START DATA PROVIDED

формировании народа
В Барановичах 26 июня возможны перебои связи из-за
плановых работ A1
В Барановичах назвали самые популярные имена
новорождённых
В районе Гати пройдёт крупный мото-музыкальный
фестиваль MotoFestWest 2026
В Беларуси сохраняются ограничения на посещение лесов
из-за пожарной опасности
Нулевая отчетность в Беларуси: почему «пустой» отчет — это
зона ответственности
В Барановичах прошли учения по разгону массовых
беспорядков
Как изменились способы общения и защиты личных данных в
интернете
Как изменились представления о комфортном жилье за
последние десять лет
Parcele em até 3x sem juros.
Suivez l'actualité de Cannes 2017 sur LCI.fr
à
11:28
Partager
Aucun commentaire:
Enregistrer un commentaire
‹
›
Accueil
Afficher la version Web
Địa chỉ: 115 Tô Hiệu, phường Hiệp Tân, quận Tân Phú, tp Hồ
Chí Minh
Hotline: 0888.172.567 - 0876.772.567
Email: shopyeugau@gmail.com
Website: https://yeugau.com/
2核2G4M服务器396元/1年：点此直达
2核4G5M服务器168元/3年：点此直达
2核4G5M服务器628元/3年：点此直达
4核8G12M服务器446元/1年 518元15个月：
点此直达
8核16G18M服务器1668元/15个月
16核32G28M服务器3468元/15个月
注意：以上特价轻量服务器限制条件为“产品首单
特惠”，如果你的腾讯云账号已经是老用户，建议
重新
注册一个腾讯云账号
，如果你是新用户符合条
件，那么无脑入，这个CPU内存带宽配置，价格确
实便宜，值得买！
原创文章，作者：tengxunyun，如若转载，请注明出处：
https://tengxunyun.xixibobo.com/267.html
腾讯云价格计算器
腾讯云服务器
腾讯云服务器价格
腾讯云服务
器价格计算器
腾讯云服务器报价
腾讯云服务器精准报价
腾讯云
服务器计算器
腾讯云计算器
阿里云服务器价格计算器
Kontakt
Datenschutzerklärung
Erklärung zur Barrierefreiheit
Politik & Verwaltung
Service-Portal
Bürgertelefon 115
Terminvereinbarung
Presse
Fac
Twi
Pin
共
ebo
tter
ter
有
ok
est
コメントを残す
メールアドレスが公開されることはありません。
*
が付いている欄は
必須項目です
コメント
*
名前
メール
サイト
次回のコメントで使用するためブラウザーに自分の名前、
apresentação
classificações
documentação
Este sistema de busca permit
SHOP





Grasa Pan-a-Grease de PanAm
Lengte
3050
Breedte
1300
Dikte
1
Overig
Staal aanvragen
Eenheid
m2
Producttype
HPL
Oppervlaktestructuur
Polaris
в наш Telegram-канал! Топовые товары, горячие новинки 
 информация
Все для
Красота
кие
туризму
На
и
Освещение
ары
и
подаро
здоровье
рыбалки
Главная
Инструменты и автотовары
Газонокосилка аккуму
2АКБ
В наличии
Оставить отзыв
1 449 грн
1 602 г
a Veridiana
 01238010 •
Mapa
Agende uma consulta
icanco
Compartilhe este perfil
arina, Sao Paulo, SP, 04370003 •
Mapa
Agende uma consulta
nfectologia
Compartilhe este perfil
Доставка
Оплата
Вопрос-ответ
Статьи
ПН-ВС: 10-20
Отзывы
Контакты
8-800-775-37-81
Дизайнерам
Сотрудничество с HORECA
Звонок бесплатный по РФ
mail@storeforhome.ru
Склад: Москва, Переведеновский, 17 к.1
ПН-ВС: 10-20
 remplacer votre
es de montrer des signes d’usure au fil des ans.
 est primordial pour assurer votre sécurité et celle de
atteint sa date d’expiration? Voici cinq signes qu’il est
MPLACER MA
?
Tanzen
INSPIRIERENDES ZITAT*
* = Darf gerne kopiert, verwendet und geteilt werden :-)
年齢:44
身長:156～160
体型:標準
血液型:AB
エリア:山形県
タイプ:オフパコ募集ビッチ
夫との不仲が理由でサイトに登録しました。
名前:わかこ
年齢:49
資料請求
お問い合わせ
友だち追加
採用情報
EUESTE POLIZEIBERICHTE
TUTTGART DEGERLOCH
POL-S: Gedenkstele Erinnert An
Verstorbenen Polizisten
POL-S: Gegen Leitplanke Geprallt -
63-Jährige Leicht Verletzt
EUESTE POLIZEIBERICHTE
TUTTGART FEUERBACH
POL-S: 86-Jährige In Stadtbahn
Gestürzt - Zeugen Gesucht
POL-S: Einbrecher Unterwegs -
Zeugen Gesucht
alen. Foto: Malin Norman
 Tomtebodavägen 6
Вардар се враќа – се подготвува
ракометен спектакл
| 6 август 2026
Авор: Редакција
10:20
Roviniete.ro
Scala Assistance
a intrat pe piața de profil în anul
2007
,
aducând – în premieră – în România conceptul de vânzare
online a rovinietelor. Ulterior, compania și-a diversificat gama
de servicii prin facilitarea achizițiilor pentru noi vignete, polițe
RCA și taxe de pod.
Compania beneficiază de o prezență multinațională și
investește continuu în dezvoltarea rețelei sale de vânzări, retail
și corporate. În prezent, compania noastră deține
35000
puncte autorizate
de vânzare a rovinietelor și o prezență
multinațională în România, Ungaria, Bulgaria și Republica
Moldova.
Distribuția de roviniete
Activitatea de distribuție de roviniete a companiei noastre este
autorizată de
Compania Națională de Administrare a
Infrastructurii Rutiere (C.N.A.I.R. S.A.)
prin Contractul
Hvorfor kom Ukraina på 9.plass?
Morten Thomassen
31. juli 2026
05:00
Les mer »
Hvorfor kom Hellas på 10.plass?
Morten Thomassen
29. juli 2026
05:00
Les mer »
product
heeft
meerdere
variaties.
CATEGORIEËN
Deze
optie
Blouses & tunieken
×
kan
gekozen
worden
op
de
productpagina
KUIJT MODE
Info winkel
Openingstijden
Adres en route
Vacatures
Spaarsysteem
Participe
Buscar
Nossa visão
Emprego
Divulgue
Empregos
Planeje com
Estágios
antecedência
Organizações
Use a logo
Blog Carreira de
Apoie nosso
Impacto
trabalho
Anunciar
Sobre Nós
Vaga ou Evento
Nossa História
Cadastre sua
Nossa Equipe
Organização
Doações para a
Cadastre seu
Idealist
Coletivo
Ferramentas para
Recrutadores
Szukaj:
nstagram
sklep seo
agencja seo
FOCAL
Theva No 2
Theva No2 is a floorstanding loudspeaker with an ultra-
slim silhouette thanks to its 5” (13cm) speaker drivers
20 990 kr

END DATA PROVIDED

## TASK
Reproduce the lines of the items word for word, starting with the very first line and going on through the line containing "беспорядков", including that line.

## EXERCISE ANSWER
формировании народа
В Барановичах 26 июня возможны перебои связи из-за
плановых работ A1
В Барановичах назвали самые популярные имена
новорождённых
В районе Гати пройдёт крупный мото-музыкальный
фестиваль MotoFestWest 2026
В Беларуси сохраняются ограничения на посещение лесов
из-за пожарной опасности
Нулевая отчетность в Беларуси: почему «пустой» отчет — это
зона ответственности
В Барановичах прошли учения по разгону массовых
беспорядков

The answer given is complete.